The floral morphology is intimately linked to pollinator behavior, pollination mechanisms, and plant adaptability [21]. Insect-mediated selection has profoundly shaped floral evolution, with plants developing specialized traits that attract and facilitate efficient pollination by mutualistic partners [16]. Bee-pollinated flowers generally exhibit bilateral symmetry, alluring colors, faint aroma, and nectaries, and their reproductive organs are situated within the corolla [52]. C. luteoflora features a compact floral morphology, featuring yellow petals and anthers, radial symmetry, with the stamens and pistils positioned within the corolla. These morphological traits are favorable for bee pollination. The pollinators of C. luteoflora are relatively scarce, and the primary floral visitor is Apis cerana. A. cerana’s visits last 8 to 15 s, with peak activity between 16:00 and 17:00. However, C. osmantha attracts diverse visitors (such as Andrena camellia, Vespa velutina, Eristalis tena), with a relatively extended visitation time (from 11 to 27 s) and bimodal activity pattern (11:30–13:00 and 15:00–16:30) [53]. These interspecific differences may arise from variations in floral morphology, nectar production, habitat conditions, and pollinator community structure. Notably, while the high color saturation of C. luteoflora enhances attractiveness to flower visitors, it may also trigger destructive feeding behavior by non-target species, such as flower-eating beetles, leading to pollen robbing. Such trade-offs between attractiveness and robbing risks highlight the complex evolutionary dynamics shaping floral–pollinator interactions.

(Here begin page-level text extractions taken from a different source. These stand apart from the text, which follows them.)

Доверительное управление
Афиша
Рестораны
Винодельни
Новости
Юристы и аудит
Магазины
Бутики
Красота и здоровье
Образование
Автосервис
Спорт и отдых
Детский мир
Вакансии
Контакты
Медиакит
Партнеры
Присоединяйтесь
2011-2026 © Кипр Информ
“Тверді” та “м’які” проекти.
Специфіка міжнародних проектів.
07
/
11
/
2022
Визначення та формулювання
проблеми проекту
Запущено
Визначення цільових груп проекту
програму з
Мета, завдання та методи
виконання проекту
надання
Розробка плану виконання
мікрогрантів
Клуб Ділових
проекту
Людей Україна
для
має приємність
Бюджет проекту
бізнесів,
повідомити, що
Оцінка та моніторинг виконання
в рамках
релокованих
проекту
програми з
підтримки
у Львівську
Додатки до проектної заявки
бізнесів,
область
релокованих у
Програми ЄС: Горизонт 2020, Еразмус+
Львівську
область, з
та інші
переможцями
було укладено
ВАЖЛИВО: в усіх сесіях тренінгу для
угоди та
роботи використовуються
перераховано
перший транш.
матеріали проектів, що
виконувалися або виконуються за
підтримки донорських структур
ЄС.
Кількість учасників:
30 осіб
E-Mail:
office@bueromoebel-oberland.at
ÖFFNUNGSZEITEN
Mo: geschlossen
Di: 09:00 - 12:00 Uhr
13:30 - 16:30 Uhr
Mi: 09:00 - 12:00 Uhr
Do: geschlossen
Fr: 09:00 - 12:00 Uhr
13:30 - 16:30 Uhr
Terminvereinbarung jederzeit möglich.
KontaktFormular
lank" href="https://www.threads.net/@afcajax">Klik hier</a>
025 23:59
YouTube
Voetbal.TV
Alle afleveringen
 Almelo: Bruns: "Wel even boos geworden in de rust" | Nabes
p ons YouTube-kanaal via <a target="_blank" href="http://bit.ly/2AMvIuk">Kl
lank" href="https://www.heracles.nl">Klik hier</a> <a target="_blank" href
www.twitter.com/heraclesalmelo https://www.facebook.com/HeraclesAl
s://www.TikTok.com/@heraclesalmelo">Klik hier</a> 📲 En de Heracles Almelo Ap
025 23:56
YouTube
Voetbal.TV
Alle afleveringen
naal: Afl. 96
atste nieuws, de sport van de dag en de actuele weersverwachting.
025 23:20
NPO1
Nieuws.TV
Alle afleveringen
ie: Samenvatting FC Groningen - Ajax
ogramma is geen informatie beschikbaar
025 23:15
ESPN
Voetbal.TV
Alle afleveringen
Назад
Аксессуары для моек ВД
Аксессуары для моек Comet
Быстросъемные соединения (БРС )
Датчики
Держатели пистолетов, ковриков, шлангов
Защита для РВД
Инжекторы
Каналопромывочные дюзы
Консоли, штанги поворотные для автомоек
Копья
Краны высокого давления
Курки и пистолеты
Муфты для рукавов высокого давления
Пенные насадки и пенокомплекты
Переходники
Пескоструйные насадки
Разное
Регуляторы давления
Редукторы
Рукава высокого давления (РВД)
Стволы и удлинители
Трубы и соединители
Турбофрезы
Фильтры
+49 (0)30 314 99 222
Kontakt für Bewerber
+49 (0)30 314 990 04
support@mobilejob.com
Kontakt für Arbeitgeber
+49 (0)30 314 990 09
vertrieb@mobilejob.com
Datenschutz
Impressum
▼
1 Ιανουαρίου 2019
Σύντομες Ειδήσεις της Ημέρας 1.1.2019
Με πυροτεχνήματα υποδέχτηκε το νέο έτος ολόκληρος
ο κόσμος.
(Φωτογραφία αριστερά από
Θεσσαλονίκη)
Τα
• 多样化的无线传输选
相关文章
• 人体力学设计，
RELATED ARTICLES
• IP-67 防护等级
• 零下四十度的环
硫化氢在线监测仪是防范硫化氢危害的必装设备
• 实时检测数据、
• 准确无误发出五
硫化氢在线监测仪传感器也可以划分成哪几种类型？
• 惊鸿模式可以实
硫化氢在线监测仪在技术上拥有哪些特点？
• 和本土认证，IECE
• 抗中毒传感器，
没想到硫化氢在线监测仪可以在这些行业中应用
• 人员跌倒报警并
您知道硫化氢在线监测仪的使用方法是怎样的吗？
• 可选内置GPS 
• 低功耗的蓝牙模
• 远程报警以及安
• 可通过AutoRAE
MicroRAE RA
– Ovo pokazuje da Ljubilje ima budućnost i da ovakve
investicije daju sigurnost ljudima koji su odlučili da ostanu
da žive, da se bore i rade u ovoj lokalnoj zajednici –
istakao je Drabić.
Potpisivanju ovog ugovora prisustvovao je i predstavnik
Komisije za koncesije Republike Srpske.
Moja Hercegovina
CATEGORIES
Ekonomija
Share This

C. luteoflora is a precious Camellia resource, with its flower color containing rare golden-yellow genes and thus high ornamental value. Studying the flowering biological characteristics can lay a foundation for future cross-breeding efforts. In particular, the findings on its flower opening process, pollen viability, and stigma receptivity can directly guide breeding practices.

5. Conclusions

This preliminary study on the flowering phenology, pollen viability, stigma receptivity, and breeding system of C. luteoflora revealed an extended population flowering period of four months, with constant pollen viability and stigma receptivity. However, the species faces a scarcity of flower-visiting insect species and high prevalence of non-pollinating invasive insects, which may be a major barrier to natural regeneration, leading to one of the key factors contributing to the endangered status of C. luteoflora. These findings enhance the understanding of C. luteoflora’ s biological characteristics and provide important references for the conservation and utilization of its plant resources, laying the groundwork for further investigation into its pollination ecology and the relationship between its breeding system traits and the drivers of its endangerment.